Beim Höhlentauchen unterscheidet man zwischen „Grotten-Tauchen“ und „Höhlen-Tauchen“.
Das Höhlentauchen zählt zu den Interessantesten zugleich aber auch zu den riskantesten Varianten des Sporttauchens. Das Höhlentauchen wir allerdings auch zur Höhlenerforschung eingesetzt. Man kann zwischen „Cavern-Tauchen“ und „Cave-Tauchen“ unterscheiden.
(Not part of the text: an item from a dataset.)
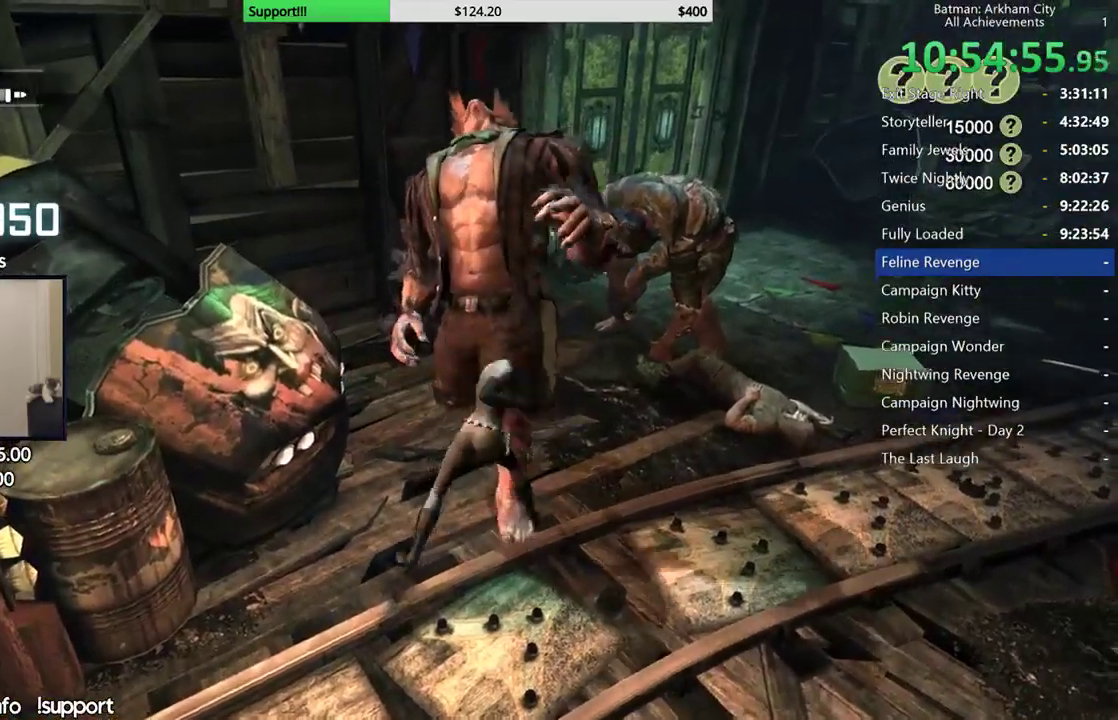
{"dt_ms": 500, "buttons": ["X"], "left_stick": "up", "right_stick": "center", "button_events": [[17, "X", "down"], [100, "X", "up"], [167, "X", "down"], [267, "X", "up"], [333, "X", "down"], [433, "X", "up"], [500, "X", "down"]]}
Der Unterschied ist folgender: Während man beim Cavern-Tauchen lediglich so tief taucht, das man den Ausgang immer sehen kann, taucht man beim Cave-Tauchen bis zu mehrere Kilometer tief in einer Höhle oder Grotte.
Wie auch bei allen anderen Sporttaucharten ist hier eine solide Ausbildung notwendig. Weiteres ist das Höhlentauchen für Menschen die unter Platzangst leiden oder sich in der Dunkelheit unwohl fühlen nicht zu empfehlen. Denn alleine der Gedanke daran, löst bei einigen Menschen Panikreaktionen aus.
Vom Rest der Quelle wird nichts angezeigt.